It's polyester, but it's cotton, don't believe it?! Cloud silk cotton, silk like cotton, feather silk cotton, goose down like cotton, carding cotton, sheet cotton, non collodion cotton, shaped cotton, four hole cotton, antibacterial cotton, high elastic cotton, Dupont cotton... A pile of cotton is dazzling and dazzling. When choosing pillow core and quilt core, the hotel is at a loss and has no choice in the face of these gorgeous names. After carefully reading the labels of these products, they all have a common material: polyester or polyester fiber.
It turns out that the product material names on all labels must be marked according to national standards. So, since the country has strict regulations on the standards of materials, why do businesses still move out so many gorgeous names to "fool" consumers? It turns out that the final product made of the same material through different processes will also have a large difference in the final price due to the difference in cost, performance and other factors. The asymmetry of product information, objectively, exists the space of "fish's eyes are mixed with pearls", "shoddy goods are replaced by good ones" and "steal a beam to replace a pillar". Therefore, understanding the information behind these gorgeous names can help consumers correctly judge the quality and authenticity of products. It can also improve the enthusiasm of manufacturers of high-quality products.

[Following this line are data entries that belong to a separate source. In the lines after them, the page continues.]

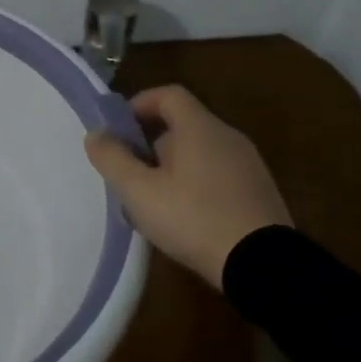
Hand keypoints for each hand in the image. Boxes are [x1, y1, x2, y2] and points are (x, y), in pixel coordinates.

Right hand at [83, 84, 289, 289]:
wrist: (265, 266)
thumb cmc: (194, 218)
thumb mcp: (140, 192)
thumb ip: (113, 159)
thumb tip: (95, 134)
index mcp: (200, 128)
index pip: (169, 95)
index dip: (140, 104)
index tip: (119, 128)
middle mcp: (228, 137)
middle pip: (183, 125)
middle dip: (151, 145)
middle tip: (131, 174)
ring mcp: (249, 166)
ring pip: (201, 153)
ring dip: (172, 168)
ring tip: (153, 202)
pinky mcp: (260, 193)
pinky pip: (219, 176)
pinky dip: (196, 185)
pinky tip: (185, 219)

1、 Classification of fibers
There are many fiber materials in the world, but there are not many varieties that are really suitable for hotels.
2、 Classification of polyester fillers
Polyester, scientific name: Polydimethyl terephthalate, belongs to polyester fiber, that is to say, it is a variety of polyester fibers. Since it can produce several kinds of fillers with different properties, we have to start from the classification of polyester and fillers.
It can be divided into original and recycled materials. The primary material is mainly petroleum extract (PET chip), and the product is commonly known as large chemical fiber. The large chemical fiber is basically free of defects, with uniform fiber thickness, smooth surface, smooth feel, good strength and no color difference; Recycled materials are mainly recycled plastics (such as beverage bottles), commonly known as small chemical fibers. The price and quality of small chemical fibers are uneven, the feel is slightly poor, and there are many defects. Occasionally, the thickness and length are uneven, and the strength is slightly poor.
It can be divided into coarse, medium and fine fibers. From 0.7D-25D, there are more than ten specifications. 0.7-3D is superfine or fine fiber; 3-10D is medium fiber; Above 10D is coarse fiber.
It can be divided into carding cotton, floc/flake cotton. It is often said that shaped cotton and non collodion cotton are similar to floc/flake cotton. Carding cotton is fed into the carding machine with a variety of loose cotton fillings of different thickness and length as raw materials, and is formed through a series of operations inside the machine through multiple carding. Advantages: fluffy and plump, the quilt core made of it is relatively thrown, giving a thick and elastic feeling, and the processing cost is relatively cheap. Disadvantages: The adhesion between fibers is not firm, and the uneven distribution of fibers is easy to occur after a long time of use.
The difference between flake/flake cotton and carding cotton is that low melting point fibers are added and set at high temperature to strengthen the adhesion between fibers. Therefore, the quilt core made of it looks smooth and will not have uneven distribution of non fibers after a long time of use. Due to the strong fiber adhesion, the quilt core with the same weight is thinner than the carding cotton, but the processing cost is more expensive than the carding cotton.
Considering the requirement of the hotel to make a flat and uniform bed, the floc/flake cotton is generally used.
04 Number of "holes"
It can be divided into non porous fiber, single hole (hollow) fiber, four hole fiber, seven hole fiber and nine hole fiber. The number of "holes" refers to the number of cavities on the cross section of the polyester fiber slice observed under a high-power microscope. Generally speaking, the more "holes", the more static air it contains, the better its warmth retention, breathability and puffiness, and the softer its feel.